Some of the reasons individuals may be involuntarily committed are: they are a danger to themselves or others, they are not able to meet their basic needs, or they are extremely disabled (Slobogin, Hafemeister, Mossman, & Reisner, 2014).
Professor Christopher Slobogin
If you want to know more about Involuntary Commitment, listen to Professor Christopher Slobogin give an overview of the vital aspects of this important mental health service.
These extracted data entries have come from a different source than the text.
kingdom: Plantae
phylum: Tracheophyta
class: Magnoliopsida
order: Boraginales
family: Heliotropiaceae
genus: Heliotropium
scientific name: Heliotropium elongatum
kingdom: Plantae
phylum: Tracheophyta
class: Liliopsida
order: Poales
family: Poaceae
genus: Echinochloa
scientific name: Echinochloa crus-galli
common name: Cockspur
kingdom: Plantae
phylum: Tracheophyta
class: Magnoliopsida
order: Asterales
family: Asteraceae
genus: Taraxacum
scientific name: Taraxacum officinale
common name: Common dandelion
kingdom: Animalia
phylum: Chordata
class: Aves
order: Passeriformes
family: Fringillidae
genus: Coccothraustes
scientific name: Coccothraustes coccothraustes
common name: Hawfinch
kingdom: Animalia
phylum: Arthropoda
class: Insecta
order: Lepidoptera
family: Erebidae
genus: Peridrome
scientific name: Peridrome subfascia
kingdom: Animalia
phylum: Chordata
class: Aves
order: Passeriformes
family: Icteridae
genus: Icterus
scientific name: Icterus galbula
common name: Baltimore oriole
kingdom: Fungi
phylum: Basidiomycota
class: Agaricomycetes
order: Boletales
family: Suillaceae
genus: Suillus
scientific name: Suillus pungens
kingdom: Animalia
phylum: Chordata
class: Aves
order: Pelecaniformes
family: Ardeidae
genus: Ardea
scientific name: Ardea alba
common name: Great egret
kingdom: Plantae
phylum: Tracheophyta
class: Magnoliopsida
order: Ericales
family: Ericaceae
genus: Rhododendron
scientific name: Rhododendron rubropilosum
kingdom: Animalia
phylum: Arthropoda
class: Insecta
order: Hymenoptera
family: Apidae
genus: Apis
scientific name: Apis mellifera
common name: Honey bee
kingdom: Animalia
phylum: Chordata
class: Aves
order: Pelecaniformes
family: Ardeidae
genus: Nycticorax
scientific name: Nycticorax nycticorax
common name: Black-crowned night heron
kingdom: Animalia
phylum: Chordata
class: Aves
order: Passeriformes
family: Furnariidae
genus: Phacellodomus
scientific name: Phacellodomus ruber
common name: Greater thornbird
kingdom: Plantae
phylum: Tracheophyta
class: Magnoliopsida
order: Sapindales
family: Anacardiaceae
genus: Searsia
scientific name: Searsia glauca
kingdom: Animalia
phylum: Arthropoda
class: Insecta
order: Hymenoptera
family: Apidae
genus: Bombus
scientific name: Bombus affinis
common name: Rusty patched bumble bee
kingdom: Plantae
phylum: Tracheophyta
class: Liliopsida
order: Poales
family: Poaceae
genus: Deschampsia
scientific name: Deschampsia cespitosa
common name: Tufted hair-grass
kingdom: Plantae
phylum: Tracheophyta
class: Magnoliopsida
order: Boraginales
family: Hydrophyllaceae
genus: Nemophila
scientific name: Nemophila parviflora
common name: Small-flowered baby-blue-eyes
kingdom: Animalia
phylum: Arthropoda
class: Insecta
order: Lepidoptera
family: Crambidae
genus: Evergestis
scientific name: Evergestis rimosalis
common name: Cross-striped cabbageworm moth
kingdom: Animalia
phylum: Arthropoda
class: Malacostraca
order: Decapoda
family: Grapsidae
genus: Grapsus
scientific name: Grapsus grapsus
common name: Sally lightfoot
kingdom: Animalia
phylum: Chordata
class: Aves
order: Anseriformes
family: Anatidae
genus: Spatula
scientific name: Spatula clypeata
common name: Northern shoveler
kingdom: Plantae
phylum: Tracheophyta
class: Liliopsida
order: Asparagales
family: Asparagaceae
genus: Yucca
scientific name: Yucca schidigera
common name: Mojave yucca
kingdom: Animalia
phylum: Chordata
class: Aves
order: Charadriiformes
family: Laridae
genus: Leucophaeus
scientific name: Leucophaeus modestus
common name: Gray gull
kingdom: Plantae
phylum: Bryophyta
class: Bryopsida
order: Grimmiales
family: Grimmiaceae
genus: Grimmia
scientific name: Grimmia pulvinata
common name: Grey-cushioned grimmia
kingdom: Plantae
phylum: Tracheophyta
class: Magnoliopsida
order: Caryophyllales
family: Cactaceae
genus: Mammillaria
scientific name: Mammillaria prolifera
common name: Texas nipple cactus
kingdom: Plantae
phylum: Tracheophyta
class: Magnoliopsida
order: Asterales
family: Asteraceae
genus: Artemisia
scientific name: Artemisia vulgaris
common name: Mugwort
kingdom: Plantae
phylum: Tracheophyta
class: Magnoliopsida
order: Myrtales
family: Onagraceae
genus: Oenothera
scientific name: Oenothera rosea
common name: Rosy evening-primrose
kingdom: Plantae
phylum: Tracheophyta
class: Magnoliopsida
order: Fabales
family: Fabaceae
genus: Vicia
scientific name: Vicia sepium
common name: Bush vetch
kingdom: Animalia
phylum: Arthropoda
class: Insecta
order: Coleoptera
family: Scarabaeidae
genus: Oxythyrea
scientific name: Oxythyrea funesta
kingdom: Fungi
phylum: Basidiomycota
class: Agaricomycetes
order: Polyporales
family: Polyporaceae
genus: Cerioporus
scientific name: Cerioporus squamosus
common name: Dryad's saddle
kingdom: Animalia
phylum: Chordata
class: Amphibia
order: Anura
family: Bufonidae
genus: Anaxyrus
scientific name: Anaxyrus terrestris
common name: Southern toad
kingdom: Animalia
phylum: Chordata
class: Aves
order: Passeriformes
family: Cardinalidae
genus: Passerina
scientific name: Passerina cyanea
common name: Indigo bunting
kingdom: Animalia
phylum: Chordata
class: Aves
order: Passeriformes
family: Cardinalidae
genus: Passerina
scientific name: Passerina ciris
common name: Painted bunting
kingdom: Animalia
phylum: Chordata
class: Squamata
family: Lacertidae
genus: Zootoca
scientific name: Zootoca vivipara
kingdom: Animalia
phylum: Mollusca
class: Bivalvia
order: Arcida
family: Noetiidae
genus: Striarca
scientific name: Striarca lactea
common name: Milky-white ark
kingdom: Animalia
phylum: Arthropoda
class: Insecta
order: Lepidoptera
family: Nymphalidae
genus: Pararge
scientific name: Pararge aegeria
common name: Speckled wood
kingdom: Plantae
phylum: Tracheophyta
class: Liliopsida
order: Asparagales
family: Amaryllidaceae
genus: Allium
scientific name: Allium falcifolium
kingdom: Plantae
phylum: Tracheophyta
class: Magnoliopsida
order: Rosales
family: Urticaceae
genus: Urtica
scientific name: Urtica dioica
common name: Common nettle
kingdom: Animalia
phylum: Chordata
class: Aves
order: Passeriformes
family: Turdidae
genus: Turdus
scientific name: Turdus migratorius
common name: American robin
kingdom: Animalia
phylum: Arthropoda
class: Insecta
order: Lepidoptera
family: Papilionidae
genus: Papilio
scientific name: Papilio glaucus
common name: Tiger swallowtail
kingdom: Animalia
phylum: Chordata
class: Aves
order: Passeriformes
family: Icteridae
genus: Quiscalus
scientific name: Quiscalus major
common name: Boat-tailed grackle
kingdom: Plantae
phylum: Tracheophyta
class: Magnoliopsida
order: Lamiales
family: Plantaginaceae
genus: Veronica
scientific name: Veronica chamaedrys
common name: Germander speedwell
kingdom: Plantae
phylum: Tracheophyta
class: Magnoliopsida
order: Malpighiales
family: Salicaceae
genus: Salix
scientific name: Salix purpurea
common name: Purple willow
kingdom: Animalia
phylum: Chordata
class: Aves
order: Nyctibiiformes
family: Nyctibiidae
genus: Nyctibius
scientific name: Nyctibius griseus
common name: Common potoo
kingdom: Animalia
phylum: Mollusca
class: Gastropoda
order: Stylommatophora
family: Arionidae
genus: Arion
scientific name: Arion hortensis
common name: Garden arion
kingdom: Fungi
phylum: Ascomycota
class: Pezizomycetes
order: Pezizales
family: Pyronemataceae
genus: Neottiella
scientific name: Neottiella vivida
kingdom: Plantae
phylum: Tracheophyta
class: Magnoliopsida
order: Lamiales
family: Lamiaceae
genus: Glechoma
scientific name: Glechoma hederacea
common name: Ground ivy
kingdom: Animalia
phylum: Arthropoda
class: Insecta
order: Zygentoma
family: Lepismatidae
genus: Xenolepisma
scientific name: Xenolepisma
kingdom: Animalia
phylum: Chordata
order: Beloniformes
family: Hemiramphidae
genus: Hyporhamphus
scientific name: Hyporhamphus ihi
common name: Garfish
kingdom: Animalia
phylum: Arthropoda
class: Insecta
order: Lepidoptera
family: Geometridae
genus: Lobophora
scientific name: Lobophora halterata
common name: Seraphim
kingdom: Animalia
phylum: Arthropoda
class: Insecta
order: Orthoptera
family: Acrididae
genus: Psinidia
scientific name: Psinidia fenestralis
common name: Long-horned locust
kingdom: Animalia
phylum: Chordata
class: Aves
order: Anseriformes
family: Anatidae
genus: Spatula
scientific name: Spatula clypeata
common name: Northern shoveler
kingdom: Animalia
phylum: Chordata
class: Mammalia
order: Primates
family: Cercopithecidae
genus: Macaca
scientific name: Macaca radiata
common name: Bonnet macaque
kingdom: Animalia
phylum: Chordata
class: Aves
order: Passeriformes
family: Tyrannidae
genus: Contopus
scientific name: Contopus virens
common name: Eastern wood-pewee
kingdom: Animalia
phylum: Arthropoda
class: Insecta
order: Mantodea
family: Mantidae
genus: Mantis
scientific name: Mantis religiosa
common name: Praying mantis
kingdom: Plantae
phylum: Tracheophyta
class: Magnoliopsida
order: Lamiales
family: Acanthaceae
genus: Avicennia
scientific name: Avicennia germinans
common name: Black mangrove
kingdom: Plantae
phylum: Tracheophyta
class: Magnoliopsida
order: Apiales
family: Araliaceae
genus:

Professor Christopher Slobogin is the Milton R. Underwood Chair in Law, Director of the Criminal Justice Program, and Affiliate Professor of Psychiatry at Vanderbilt University. In recognition for his work in mental health law, Professor Slobogin received both the American Board of Forensic Psychology’s Distinguished Contribution Award and the American Psychology-Law Society’s Distinguished Contribution of Psychology and Law Award. Only a total of five law professors have received either of these awards and no one except Professor Slobogin has received both awards. Professor Slobogin has authored more than 100 articles, books, and chapters on topics related to criminal law and procedure and mental health law and evidence, including the book Law and the Mental Health System, Civil and Criminal Aspects, which is currently in its 6th edition. Professor Slobogin’s book Minding Justice: Laws That Deprive People with Mental Disability of Life and Liberty describes the interdisciplinary scholarship of law and mental health, as well as a comprehensive examination of the laws governing the punishment, detention, and protection of people with mental disabilities.